Computer Laboratory

Computer Laboratory: Alan Mycroft's Masters' project suggestions

Here are some possible compiler-like project sugestions students taking the MPhil in ACS or Part III (MEng) in the Computer Science Tripos. They are all designed to have possibilities of resulting publications.

Contents


Unifying LOLCAT with separation logic

Castegren and Wrigstad's paper in ECOOP'2017 explores a type-like capability system for ensuring programs using lock-free data structure and CAS are safe. Separation logic provides a richer language for reasoning about such programs, but is not so easily mechanisable as a type system. Can we establish LOLCAT as a syntactically restricted separation logic?


Liveness-based Garbage Collection

A paper in CC'2014 on this topic shows how a simple language can be augmented with tables, similar to debugging information, about liveness which can be used to improved garbage collection by following only live data rather than reachable data. There are many ways this initial work could be extended, e.g. mutable data, avoiding multiple heap-node revisits etc.


Liveness-based Pointer Analysis

A paper on this topic shows points-to analysis can be significantly improved (in performance and in accuracy) in GCC by storing only live points-to information. Exploring this idea for LLVM would give an additional data point.

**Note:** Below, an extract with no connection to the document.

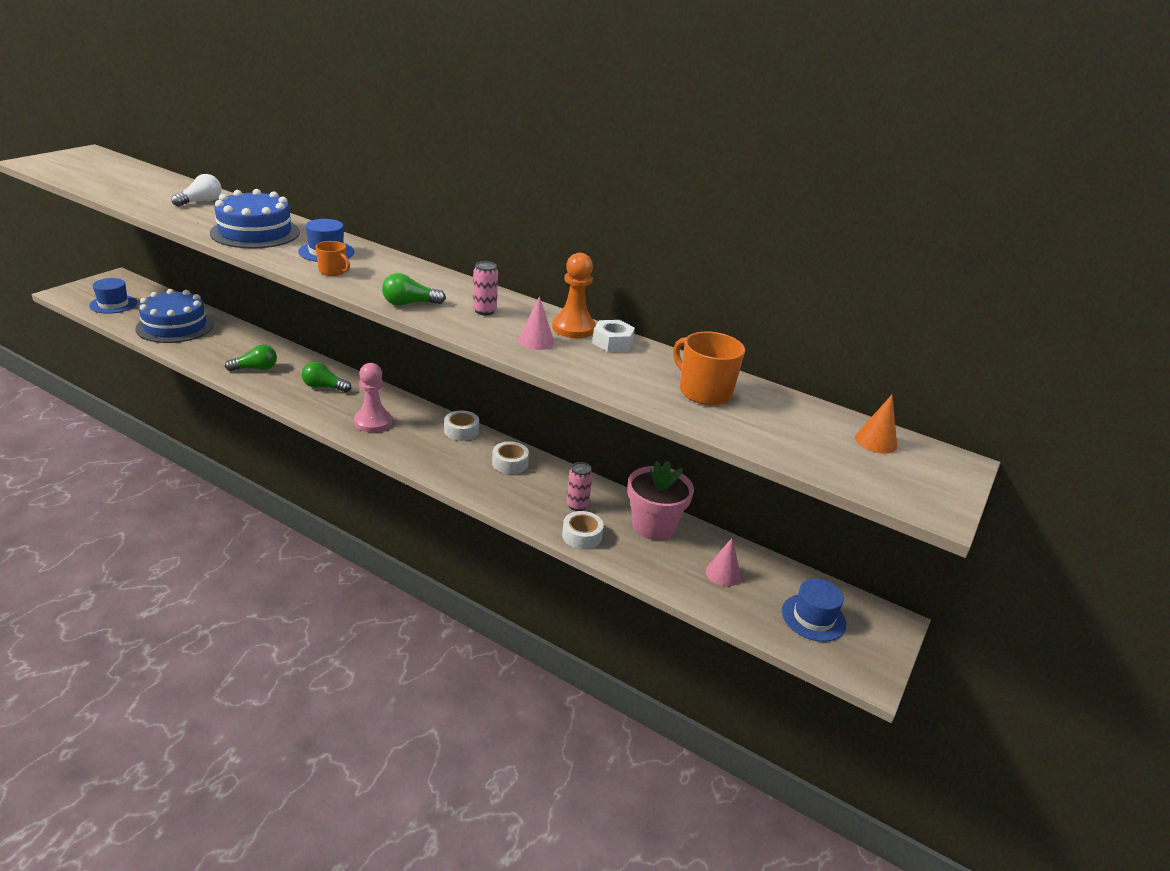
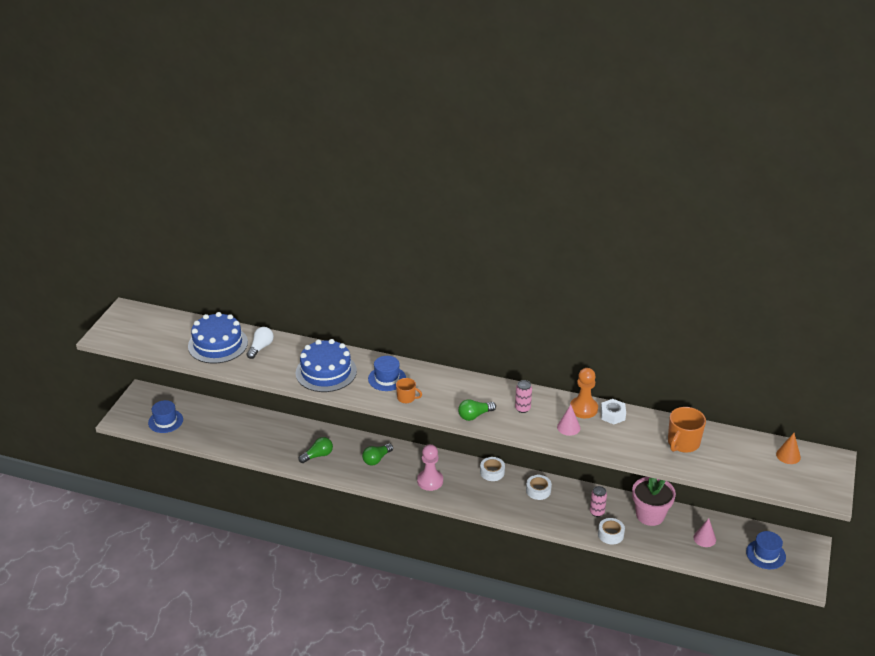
camera: 10 degrees left, 5 degrees up
blue cake [135,289,214,343] -> blue cake moved to [188,312,248,364]
green light bulb [302,362,351,392] -> green light bulb turned 45 degrees counterclockwise [362,443,393,465]
orange mug [673,332,745,405] -> orange mug turned 90 degrees counterclockwise [668,407,706,453]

SSA-based Register Allocation in LLVM

Traditionally compilers eliminate the phi-functions of SSA form, and then do register allocation. Optimal register allocation is therefore NP-complete. A few years ago Sebastian Hack noted that register allocation directly on SSA form is linear, and NP-completeness only arises on SSA-elimination (at which time different heuristics are available).

The project is to implement Hack's work as part of LLVM.

In a previous project Fernando M Q Pereira developed an implementation of a similar idea in A Practical Approach for SSA Based Register Allocation. (Thanks to Pavel Yudin for pointing this out).


A Decompiler

The aim of a decompiler is to produce as readable as possible high-level output (e.g. C or higher) from low-level source (e.g. assembler or binary). A simple system can be got working quite quickly e.g. produce C statements like "AX=AX+BX;" for assembly code like
        addl %eax,%ebx
Doing it better has almost limitless possibilities. Cifuentes' dcc was one of the first decompilers. The Decompilation Page of the program-transformation wiki gives good background (but may be not up-to-date). There's some some work of mine: Type-based decompilation to recover struct/union/pointer type information from assembler, and Wei-Ming Khoo's Rendezvous project and up-coming PhD thesis on "decompilation as search". An excellent commercial disassembler and decompiler comes from Hex-Rays.